Montreal was a mess on Thursday.
After about 40 millimetres of rain fell, streets were flooded, part of the Metro system temporarily shut down and sewer covers popped open.
On Friday, staff at a downtown day shelter for Indigenous people experiencing homelessness were still scrambling to clean up while throwing out boxes and bags of donated clothes which were ruined by water that had seeped into the building.
"It just went in everywhere," said David Chapman, the executive director of Resilience Montreal.
"Most of our goods are in sealed plastic containers and so fortunately most things won't go to the garbage but will require an awful lot of cleaning."
With the help of volunteers, staff at Resilience Montreal were able to clean while still welcoming about 300 of their clients and serving them breakfast.
"It makes a challenging operation more challenging still," Chapman said of Thursday's flooding. According to him, it was Resilience Montreal's fourth flood in the last three years.
Eric Hammel, a resident of Montreal's Verdun borough, said his street has been flooded once a year for the last three years.
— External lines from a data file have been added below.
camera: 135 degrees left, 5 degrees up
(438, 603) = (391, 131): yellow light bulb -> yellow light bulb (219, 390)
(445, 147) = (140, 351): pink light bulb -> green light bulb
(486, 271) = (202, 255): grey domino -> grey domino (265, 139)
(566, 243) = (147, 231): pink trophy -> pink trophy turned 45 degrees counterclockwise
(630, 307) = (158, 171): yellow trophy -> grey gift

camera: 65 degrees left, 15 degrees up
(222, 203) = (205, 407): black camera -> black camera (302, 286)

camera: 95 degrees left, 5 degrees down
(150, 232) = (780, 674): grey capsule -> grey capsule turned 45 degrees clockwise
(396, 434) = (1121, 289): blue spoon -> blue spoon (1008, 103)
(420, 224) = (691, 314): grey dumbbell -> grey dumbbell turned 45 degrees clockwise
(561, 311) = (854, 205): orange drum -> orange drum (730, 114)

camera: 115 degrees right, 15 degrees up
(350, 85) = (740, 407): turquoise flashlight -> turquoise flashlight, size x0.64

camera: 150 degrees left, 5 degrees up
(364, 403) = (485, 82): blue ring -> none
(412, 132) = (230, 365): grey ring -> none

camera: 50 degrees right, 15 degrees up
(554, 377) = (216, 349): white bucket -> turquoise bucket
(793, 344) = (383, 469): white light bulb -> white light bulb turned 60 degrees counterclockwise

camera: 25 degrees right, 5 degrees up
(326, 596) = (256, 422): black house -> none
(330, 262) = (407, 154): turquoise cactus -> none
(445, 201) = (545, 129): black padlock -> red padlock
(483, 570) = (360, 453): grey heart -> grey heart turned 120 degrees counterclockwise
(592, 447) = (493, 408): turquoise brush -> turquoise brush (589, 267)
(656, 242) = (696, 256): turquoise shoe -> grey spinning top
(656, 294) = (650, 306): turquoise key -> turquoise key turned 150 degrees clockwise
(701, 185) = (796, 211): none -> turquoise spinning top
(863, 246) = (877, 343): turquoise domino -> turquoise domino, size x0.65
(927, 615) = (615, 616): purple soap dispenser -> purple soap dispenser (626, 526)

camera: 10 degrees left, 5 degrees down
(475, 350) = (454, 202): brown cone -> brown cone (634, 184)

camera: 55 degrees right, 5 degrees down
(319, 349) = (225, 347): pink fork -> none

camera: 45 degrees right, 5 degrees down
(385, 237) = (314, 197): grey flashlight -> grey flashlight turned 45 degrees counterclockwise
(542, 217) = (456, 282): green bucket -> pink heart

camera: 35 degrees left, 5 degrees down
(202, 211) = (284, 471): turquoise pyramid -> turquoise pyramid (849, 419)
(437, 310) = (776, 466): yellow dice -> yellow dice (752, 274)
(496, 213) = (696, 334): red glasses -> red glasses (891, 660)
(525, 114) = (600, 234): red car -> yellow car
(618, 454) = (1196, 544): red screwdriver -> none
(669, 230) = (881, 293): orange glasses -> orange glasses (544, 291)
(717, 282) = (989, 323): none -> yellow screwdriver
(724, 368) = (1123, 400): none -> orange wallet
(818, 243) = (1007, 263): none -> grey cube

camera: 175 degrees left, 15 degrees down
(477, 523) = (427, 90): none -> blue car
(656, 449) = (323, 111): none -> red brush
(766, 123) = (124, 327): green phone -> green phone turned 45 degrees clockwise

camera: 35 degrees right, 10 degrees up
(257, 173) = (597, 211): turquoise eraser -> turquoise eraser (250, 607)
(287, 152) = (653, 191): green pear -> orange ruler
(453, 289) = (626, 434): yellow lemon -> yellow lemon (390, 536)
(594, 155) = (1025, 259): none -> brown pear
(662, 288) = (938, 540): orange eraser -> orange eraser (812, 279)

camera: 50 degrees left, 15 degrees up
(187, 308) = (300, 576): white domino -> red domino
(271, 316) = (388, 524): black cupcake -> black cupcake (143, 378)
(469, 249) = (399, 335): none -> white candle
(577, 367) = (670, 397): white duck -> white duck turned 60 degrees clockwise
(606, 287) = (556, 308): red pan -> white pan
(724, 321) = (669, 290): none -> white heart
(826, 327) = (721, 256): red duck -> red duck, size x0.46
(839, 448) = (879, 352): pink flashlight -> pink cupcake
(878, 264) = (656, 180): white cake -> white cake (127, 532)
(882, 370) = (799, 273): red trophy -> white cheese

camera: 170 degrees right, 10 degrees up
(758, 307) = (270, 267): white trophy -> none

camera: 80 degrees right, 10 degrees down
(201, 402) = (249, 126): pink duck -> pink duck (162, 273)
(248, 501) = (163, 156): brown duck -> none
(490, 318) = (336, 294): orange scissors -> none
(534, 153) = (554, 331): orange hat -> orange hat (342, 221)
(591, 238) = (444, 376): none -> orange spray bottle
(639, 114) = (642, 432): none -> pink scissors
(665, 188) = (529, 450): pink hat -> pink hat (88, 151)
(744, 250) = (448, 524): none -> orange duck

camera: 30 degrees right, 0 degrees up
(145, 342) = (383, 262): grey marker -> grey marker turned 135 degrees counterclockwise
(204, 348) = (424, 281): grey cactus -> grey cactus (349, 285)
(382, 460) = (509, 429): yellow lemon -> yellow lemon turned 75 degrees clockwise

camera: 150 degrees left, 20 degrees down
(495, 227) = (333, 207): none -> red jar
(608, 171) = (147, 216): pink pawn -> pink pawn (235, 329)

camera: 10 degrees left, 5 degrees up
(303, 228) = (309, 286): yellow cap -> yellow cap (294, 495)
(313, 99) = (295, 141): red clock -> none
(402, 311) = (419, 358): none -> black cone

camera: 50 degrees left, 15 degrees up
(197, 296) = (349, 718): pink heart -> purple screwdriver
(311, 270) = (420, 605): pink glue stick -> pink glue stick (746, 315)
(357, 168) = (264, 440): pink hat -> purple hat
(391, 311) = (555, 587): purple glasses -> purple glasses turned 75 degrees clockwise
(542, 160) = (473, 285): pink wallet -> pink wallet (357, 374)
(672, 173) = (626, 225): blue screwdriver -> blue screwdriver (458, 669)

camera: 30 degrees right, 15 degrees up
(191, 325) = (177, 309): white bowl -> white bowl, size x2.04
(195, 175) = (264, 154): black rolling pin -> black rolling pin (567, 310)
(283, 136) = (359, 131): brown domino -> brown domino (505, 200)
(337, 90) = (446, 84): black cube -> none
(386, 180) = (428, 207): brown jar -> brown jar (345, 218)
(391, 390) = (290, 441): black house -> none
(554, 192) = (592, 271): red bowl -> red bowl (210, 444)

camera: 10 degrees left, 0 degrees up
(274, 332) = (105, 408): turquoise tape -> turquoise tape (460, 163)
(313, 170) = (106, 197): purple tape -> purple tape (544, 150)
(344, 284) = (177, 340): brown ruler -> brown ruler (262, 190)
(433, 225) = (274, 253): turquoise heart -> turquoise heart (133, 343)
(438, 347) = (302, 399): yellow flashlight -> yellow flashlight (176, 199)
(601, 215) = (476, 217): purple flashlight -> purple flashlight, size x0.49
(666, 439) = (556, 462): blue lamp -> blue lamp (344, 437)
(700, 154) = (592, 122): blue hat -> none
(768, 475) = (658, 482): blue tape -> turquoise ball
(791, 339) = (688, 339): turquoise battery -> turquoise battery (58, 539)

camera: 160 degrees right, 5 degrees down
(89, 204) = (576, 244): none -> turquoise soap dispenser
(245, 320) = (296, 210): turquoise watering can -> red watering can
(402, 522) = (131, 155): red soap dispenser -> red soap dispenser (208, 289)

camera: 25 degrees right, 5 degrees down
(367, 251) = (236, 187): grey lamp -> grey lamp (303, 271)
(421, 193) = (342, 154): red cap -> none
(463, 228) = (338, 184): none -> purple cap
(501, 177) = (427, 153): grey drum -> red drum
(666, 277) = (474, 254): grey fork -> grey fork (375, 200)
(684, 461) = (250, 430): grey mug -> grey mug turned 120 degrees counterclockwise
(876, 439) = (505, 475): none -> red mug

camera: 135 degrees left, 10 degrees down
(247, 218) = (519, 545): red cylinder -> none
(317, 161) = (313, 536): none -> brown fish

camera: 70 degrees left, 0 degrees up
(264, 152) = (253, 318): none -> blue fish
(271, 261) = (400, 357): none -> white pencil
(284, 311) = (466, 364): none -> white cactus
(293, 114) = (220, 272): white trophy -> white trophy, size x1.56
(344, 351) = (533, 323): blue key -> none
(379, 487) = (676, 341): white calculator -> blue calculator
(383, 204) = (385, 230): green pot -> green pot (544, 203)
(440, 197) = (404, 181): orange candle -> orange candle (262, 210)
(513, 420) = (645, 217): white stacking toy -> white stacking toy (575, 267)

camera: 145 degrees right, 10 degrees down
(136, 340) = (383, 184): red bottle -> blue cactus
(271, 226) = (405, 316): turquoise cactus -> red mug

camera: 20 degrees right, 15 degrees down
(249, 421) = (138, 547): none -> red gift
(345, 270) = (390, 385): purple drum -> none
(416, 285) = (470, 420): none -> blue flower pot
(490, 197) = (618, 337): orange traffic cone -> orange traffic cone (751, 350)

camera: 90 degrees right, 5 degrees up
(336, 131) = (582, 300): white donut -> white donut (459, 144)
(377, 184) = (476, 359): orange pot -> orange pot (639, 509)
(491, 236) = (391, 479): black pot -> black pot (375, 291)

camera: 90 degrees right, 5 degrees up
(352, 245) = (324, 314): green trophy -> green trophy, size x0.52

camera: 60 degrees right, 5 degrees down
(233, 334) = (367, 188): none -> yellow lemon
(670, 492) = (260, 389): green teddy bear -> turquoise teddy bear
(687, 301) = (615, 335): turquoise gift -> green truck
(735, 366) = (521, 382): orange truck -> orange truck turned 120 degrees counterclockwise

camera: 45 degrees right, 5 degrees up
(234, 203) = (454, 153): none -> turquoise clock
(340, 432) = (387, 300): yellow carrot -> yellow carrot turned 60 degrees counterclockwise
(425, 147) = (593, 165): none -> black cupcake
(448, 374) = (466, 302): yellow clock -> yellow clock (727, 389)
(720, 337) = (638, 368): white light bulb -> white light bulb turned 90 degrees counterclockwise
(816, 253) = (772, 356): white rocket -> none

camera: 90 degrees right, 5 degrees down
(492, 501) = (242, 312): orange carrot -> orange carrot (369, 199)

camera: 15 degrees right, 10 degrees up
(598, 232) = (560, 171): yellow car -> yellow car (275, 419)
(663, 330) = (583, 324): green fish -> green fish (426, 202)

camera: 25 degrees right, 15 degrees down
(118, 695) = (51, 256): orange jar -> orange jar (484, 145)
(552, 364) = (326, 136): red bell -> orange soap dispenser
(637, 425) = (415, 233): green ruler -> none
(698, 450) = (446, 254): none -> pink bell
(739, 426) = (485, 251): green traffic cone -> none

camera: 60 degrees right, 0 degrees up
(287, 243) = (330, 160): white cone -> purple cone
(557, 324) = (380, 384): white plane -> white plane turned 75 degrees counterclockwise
"These are things you don't expect from a city like Montreal," he said. "It's stressful because you anticipate damages if things get worse."
Simon Legault, a meteorologist with Environment Canada, said Thursday's floods are bound to happen when lots of rain falls in a short amount of time in an city like Montreal.
"If that happens in a forest or a field, that probably won't [lead to] any flooding. But when it comes into an urban area with streets that are paved, sewers cannot take that much rain," Legault said.
"The infrastructure that were built by man, they need to manage that amount of rain."
Legault also said that kind of heavy rainfall is likely to happen more frequently in the future due to climate change.
Meeting with reporters on Friday, Montreal Mayor Valérie Plante acknowledged that the city needs to do more to better handle heavy rainfall, while also saying her administration has implemented several measures to make the city more "resilient."
She said plans to preserve large swaths of existing green spaces — like the Grand parc de l'Ouest project — and repairing the city's aging water pipes are examples of efforts underway to better prepare for heavy rain.
"Those big green spaces act like a sponge when there is flooding," the mayor said.
"Also, it means that we need to repair and make our equipment like all of the pipes more resilient and better done. So this is why we're moving as fast as we can to repair them."